Lugar's political career began in 1964 when he was elected to the Indianapolis Board of School Commissioners. As the school board's vice president, he worked to desegregate the city's schools, according to The Indianapolis Star.
He went on to serve two terms as Indianapolis' mayor before his election to the U.S. Senate in 1976.
During his time in the Senate, Lugar twice served as chairman of the Foreign Relations Committee and eventually became the longest-serving senator in Indiana history.
It was in the Senate where Lugar would turn his focus to the issue of nuclear non-proliferation. The work was fueled by his concerns that even as the Cold War was ending, the weapons of mass destruction created as a result of the conflict would continue to pose a threat.
Working with former Sen. Sam Nunn, D-Ga., Lugar created the Soviet Threat Reduction Act in 1991, "to address the large nuclear arsenals inherited by former Soviet states Russia, Ukraine, Belarus, and Kazakhstan after the Soviet Union's collapse," according to theCenter for Arms Control and Non-Proliferation.
The bill created the Cooperative Threat Reduction Program within the Department of Defense. The program, also known as Nunn-Lugar, has led to the deactivation of more than 7,600 nuclear warheads, according to the Lugar Center.
"Our nation has lost an extraordinary statesman who made the world a safer and better place. I have lost a wonderful friend and trusted partner," Nunn said in a statement on Sunday. "Dick Lugar treated every person with dignity and respect. This generation and future generations can learn much from his example in the political world and in life."
While his non-proliferation legislation may be the most lasting of his career, Lugar was also an outspoken critic of South Africa's apartheid system. As The Washington Post reports, Lugar led an effort in the Senate to overturn President Reagan's veto of economic sanctions against South Africa.

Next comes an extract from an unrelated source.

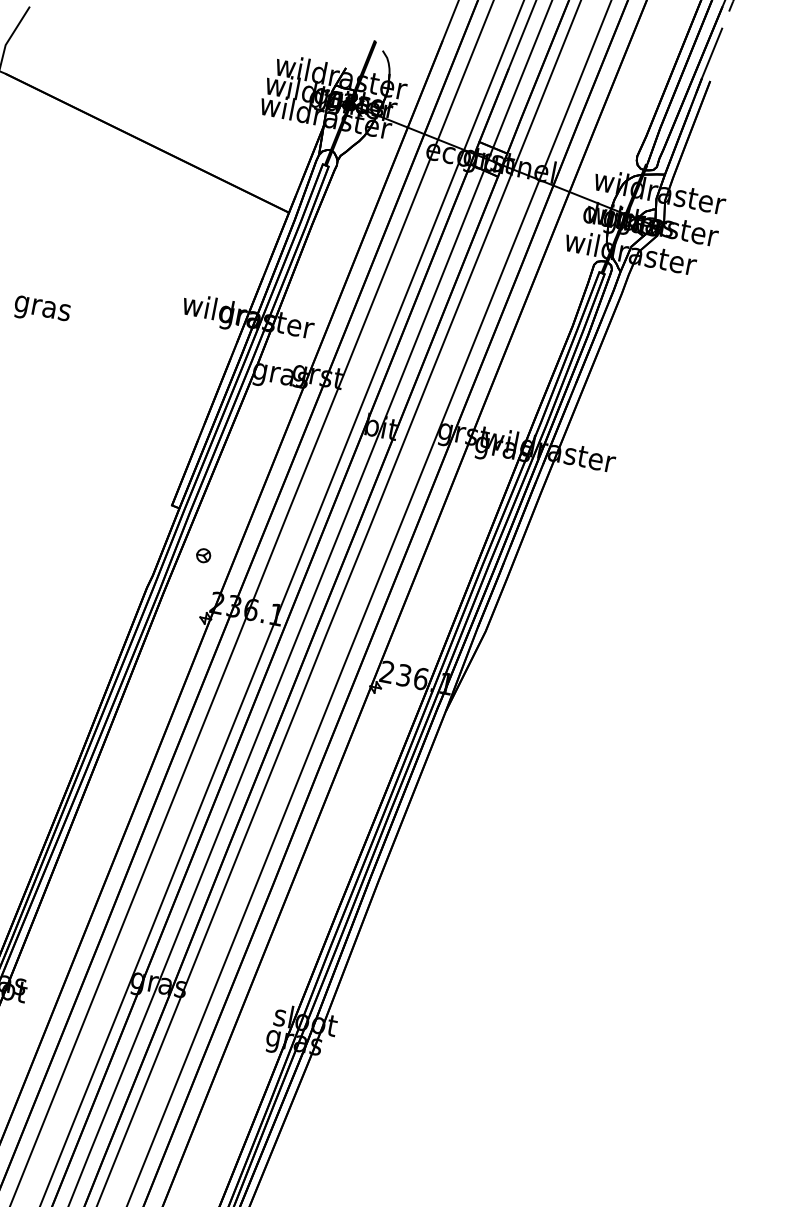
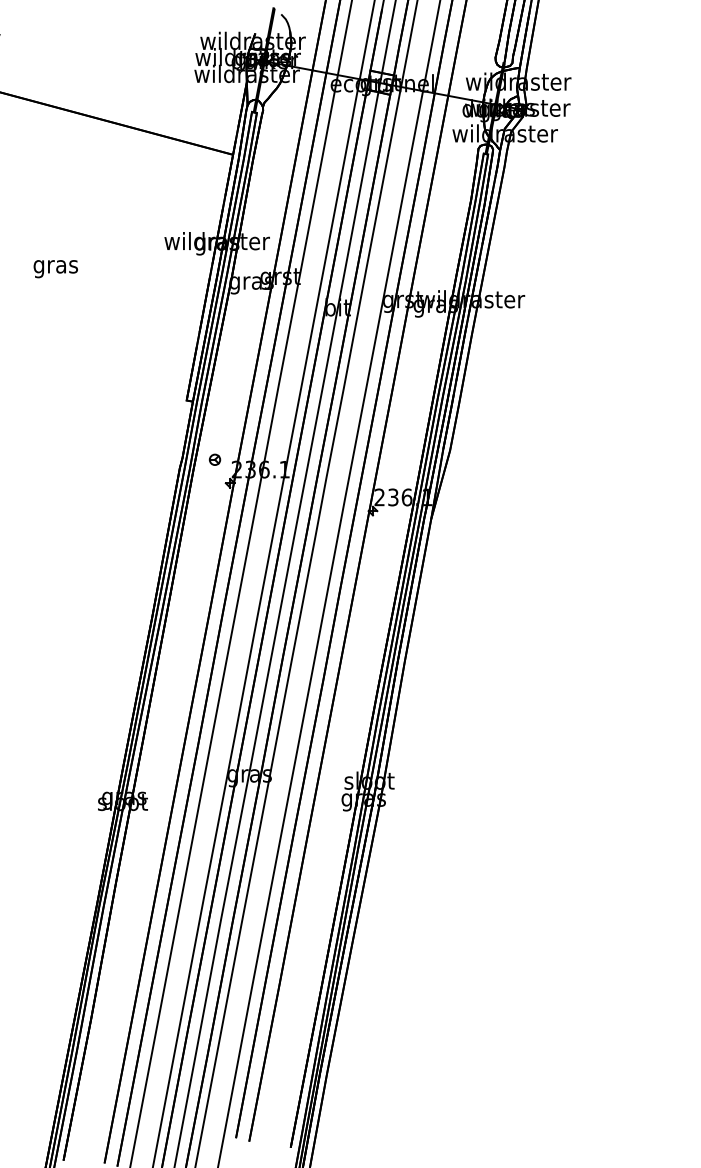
part: (203, 555) -> (214, 459), moved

"He was a very successful politician, but the rare one who managed to come to work every day not thinking about politics," said Dan Diller, director of policy at the Lugar Center, in an interview with NPR. "He really believed that the United States could be governed by civility and compassion and he worked very hard to build consensus every day."
Diller, who was Lugar's legislative director for 10 years, said the former senator "thought that policies would be more effective and last longer if they weren't enacted with 51% of the vote and he worked very hard over a long period of time to construct policies, many times in very difficult circumstances, to achieve those types of consensuses."

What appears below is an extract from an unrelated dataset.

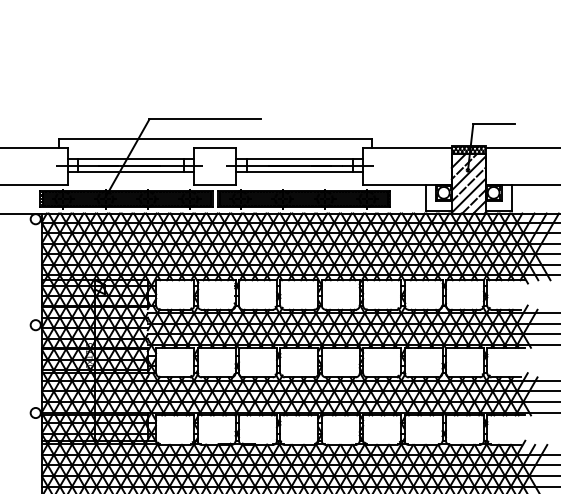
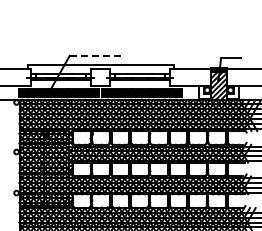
line: (204, 118) -> (95, 55), solid -> dashed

Not all of Lugar's work ended successfully. As previously reported by NPR, Lugar's hesitancy to clearly and forcefully communicate his reservations about the Iraq War to President George W. Bush was considered a low point by many of the senator's colleagues.
Long known as a moderate conservative, Lugar became an early victim of the Republican Party's turn to the right in the years following the election of Barack Obama. In 2012, Lugar lost his primary to Tea Party favorite Richard Mourdock, who at the time was Indiana's state treasurer. His loss foreshadowed a wave of defeats for moderates that year, as Tea Party members began to win seats in Congress.

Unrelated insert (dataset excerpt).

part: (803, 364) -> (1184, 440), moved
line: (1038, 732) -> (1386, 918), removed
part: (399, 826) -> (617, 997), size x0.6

His defeat was seen as a loss for the entire Senate.
"There is nobody, not one senator in the Republican Party today, who is in Dick Lugar's universe," former Sen. Chuck Hagel, a Nebraska Republican, said at the time.
Hagel served 12 years in the Senate with Lugar, including a time when both were on the Foreign Relations Committee. In 2012, Hagel said that "[Lugar is] the kind of public servant and elected official the country expects and deserves. He's not driven by ideology, but makes decisions based on what's best for the country."
Following Lugar's defeat in 2012, Obama would go on to award him with the Presidential Medal of Freedom, the nation's highest civilian honor.
As Obama gave Lugar the award he said Lugar's legacy, "is the thousands of missiles and bombers and submarines and warheads that no longer threaten us."
"We held different political beliefs, but traveling overseas together, he took me under his wing as we toured munitions storage facilities and talked over meals of borscht. Dick always stuck to the facts. He understood the intricacies of America's power and the way words uttered in Washington echo around the globe," Obama said in a statement on Sunday. "But perhaps most importantly, he exhibited the truth that common courtesy can speak across cultures."
"In Dick, I saw someone who wasn't a Republican or a Democrat first, but a problem-solver--an example of the impact of a public servant can make by eschewing partisan divisiveness to instead focus on common ground."
After leaving the Senate, Lugar went on to create The Lugar Center, a non-profit based in Washington, D.C. that focuses on global issues that Lugar backed throughout his career including food security, the non-proliferation of weapons of mass destruction and bipartisanship.
Though his Senate career was over, many, including President Trump and Vice President Pence, still looked to Lugar for guidance when it came to issues such as threats from North Korea.
On Sunday, Vice President Pence, a fellow Hoosier, put out a statement saying, "Senator Lugar's contributions to the life of our nation are countless ... he leaves behind a legacy of public service that will inspire Hoosiers for generations."
In order to articulate his vision, Diller said, Lugar always believed in one thing: the people.
"He really thought that people who came to work in public service and voters really were well-motivated and had good hearts and there's always a deep reservoir of patriotic feeling and compassion in the United States," Diller said. "Sometimes in the day-to-day back and forth of politics we lose sight of that, but he really believed that the American people had unlimited capacity to do good in the world and make this a great place and he never lost that confidence."